- TASK REQUIREMENTS: In every row, swap "Вячеслав" for "Владимир" and leave everything else unchanged. Give back only the text of the rows, without the pictures.

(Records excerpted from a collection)
-*-
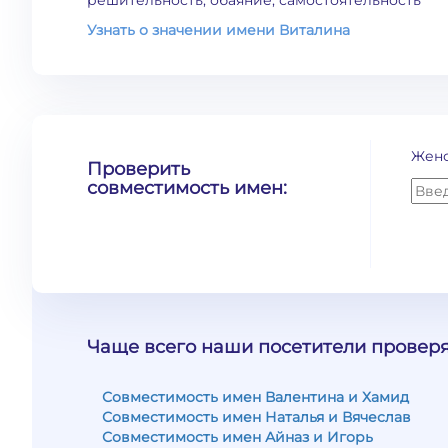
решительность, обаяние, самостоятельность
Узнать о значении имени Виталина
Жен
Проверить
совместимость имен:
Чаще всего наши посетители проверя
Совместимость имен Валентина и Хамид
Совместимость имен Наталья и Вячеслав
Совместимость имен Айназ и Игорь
-*-
- OUTPUT OF THE TASK:
решительность, обаяние, самостоятельность
Узнать о значении имени Виталина
Жен
Проверить
совместимость имен:
Чаще всего наши посетители проверя
Совместимость имен Валентина и Хамид
Совместимость имен Наталья и Владимир
Совместимость имен Айназ и Игорь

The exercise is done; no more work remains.